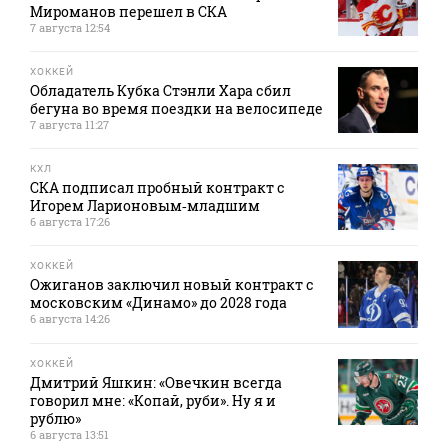
Мироманов перешел в СКА
7 августа 12:54
ХОККЕЙ
Обладатель Кубка Стэнли Хара сбил
бегуна во время поездки на велосипеде
7 августа 11:27
КХЛ
СКА подписал пробный контракт с
Игорем Ларионовым‑младшим
6 августа 17:26
ХОККЕЙ
Ожиганов заключил новый контракт с
московским «Динамо» до 2028 года
6 августа 14:26
ХОККЕЙ
Дмитрий Яшкин: «Овечкин всегда
говорил мне: «Копай, руби». Ну я и
рублю»
6 августа 13:51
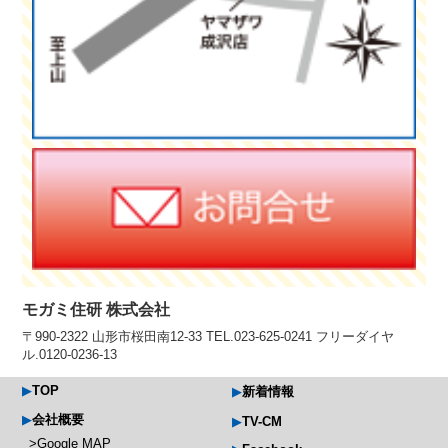
モガミ住研 株式会社
〒990-2322 山形市桜田南12-33 TEL.023-625-0241 フリーダイヤ
ル.0120-0236-13
TOP
新着情報
会社概要
TV-CM
Google MAP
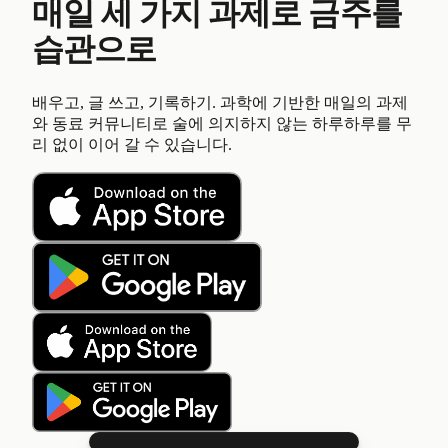
매일 세 가지 과제로 금주를
습관으로
배우고, 글 쓰고, 기록하기. 과학에 기반한 매일의 과제
와 동료 커뮤니티로 술에 의지하지 않는 하루하루를 무
리 없이 이어 갈 수 있습니다.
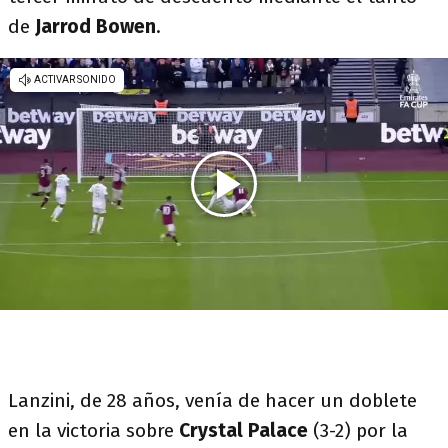
de
Jarrod Bowen
.
Lanzini, de 28 años, venía de hacer un doblete
en la victoria sobre
Crystal Palace
(3-2) por la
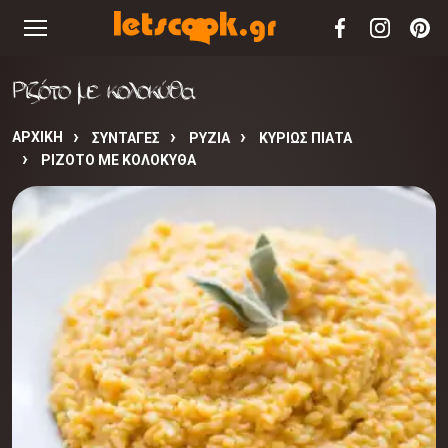
Ριζότο με κολοκύθα
ΑΡΧΙΚΉ
ΣΥΝΤΑΓΈΣ
ΡΥΖΙΑ
ΚΥΡΙΩΣ ΠΙΑΤΑ
ΡΙΖΌΤΟ ΜΕ ΚΟΛΟΚΎΘΑ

What you are asked to do
Find every line in the records that contains the word "августа" and copy each of those lines in full.

Exercise response
7 августа 12:54
7 августа 11:27
6 августа 17:26
6 августа 14:26
6 августа 13:51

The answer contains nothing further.